Bypass Trusts are commonly established when a husband or wife dies in order to save taxes when the other spouse dies. When a married individual passes away and leaves everything to his or her spouse, the surviving spouse may be too wealthy to give everything to their beneficiaries tax-free. Being “too wealthy” usually means that the married pair is worth more than $5,430,000. (as of 2015). When the surviving spouse dies, the Bypass Trust protects the first spouse’s $5,430,000 exemption from taxation, doubling the amount that can be transferred tax-free to $10,860,000.
However, bypass trusts have non-tax benefits, and for some people, reducing taxes is not the primary reason for establishing one. Bypass Trusts, for example, shield the trust property from creditors’ claims and allow the deceased spouse to determine where the trust property goes after the other spouse dies.
What Is a Spousal Bypass Trust?
This is sometimes referred to as a “spousal by-pass trust,” though it should have been referred to just as a “by-pass trust” because the recipient was not necessarily a spouse. A spousal bypass trust is a trust established by the member/pension holder to collect pension death benefits.

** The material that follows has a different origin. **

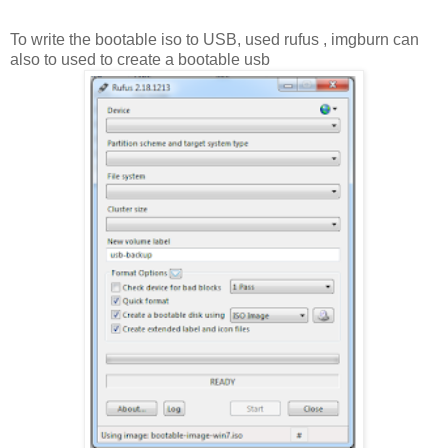
To write the bootable iso to USB, used rufus , imgburn can
also to used to create a bootable usb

Most providers give a spousal bypass trust (SBT) template, or a solicitor can draft one. Simultaneously, an expression of wish form is completed, requesting that any death benefits paid by the plan/trustees be paid to that trust. The member/pension holder appoints and directs the SBT trustees on how to disburse whatever funds the trust may eventually receive upon death.
When a member/pension holder dies, the plan administrator must use their judgment, but if an expression of wish form gives advice, they will normally pay to the SBT (unless the trustees believe that the situation warrants a differing course of action). It’s crucial to remember that where a scheme has discretion over the death benefits, the expression of wish is just that, and while the scheme will review the members’ wishes, they ultimately decide where the benefits go. The SBT trustees will often disperse the monies in accordance with the member’s instructions.
What If A Bypass Trust Is Never Funded?
If a Bypass trust is not funded or is funded late, the Internal Revenue Service may assess fines, fees, and interest. This is especially regrettable because the trust is no longer required to reduce estate taxes. A dissatisfied beneficiary may sue the surviving spouse to demand the formation and payment of the Trust, which is required.
The significance of a bypass trust in your estate plan is mostly determined by the value of your estate. It also depends on how much estate tax you want your heirs or spouse to pay once you die. If the estate tax exemptions are reduced, you may require a bypass trust. A bypass trust, on the other hand, may be less effective if you don’t have as many assets to leave to your spouse. Finally, a bypass trust is an excellent approach to safeguard the riches you’ve worked so hard to accumulate.
Frequently Asked Questions
Is Qtip the same as bypass trust?
Qtip provides the same benefits as a bypass trust. However, the two are not the same.
Does a bypass trust get a step-up in basis?
Because an asset in a bypass trust passes outside of the spouse’s estate, it does not receive a step-up in basis.
What is another name for a bypass trust?
A bypass trust can also be called a residual trust, tax avoidance trust, or family trust.